Mark: As someone who has served as counsel to several small New England towns, I cannot help but think, despite my sympathy for your proposal, that it’s hopelessly unrealistic. If you had been sitting in these open town meetings over the last couple of decades, as I have done, you would have seen the passing of a generation that included a lot of people who understood citizenship, as you have described it, and its replacement with younger people who interact with local government much more as consumers. The young couples who have purchased McMansions work two jobs, and have very little time for voluntarism; what little time they have is more likely to be plowed into youth sports and other opportunities to spend time with their kids. And they demand that local government spend their considerable tax contributions to maximize their own benefits, inevitably pushing toward the professionalization of town staff and marginalization of volunteers.

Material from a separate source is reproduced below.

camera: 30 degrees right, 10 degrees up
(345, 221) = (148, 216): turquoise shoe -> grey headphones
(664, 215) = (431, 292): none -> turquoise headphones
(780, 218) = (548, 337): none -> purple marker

Your post also overlooks the degree to which towns are inevitably pressured, by their chasing of tax revenues, to lure corporate employers by means that are often bad for the community; just as states are often involved in a race-to-the-bottom absent national minimum standards, municipal governments are drawn into that dynamic as well. Until the country deals with the profoundly anti-democratic features of its corporatist system, the kind of localism that you advocate is never going to emerge.
Citizens must come to think of themselves as obligatory agents in the furtherance of the Republic, a Republic which will have its problems. Now, the depauperate citizen awaits some kind of savior who can wave a wand and create utopia. The citizen , or a portion of the citizenry votes and considers this the fulfillment of an obligation that begins and ends in spectatorism.

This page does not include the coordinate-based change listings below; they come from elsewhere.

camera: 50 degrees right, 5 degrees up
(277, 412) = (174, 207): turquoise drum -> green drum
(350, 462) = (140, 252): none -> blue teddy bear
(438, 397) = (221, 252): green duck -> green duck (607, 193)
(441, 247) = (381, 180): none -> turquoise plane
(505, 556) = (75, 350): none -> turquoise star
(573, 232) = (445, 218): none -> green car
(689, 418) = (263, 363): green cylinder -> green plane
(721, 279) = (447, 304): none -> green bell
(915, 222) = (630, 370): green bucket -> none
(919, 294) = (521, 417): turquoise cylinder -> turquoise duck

American Empire is , by in large, an elaborate bait and switch whose chief venue lies within the realm of distraction because Cause and Effect have been thrown overboard. Our primary mental absorption has hopped over those closest to us and concentrates upon things miles away from us and of little meaningful import to a realized soul.
Jorge 56,
Your experience seems to validate my argument not undermine it: one of our problems is a denigrated understanding of citizenship. But you, yourself, say that you have witnessed the change. Which is to say, it once existed and within your life time. Arguing for the need to recover something that existed only one generation ago doesn’t strike me as hopelessly idealistic. Arguing for something that has never existed is idealistic.
With that said, something has brought about the changes we are both lamenting. What are the changes, both political and cultural, that need to be made? I suggested three notions that should be part of the mix. There are many more. What are they? And looming behind that question is one raised by Marchmaine: can the system be revitalized or does it need to be dismantled and reconfigured before we can recover the kind of robust citizenship so necessary for democracy?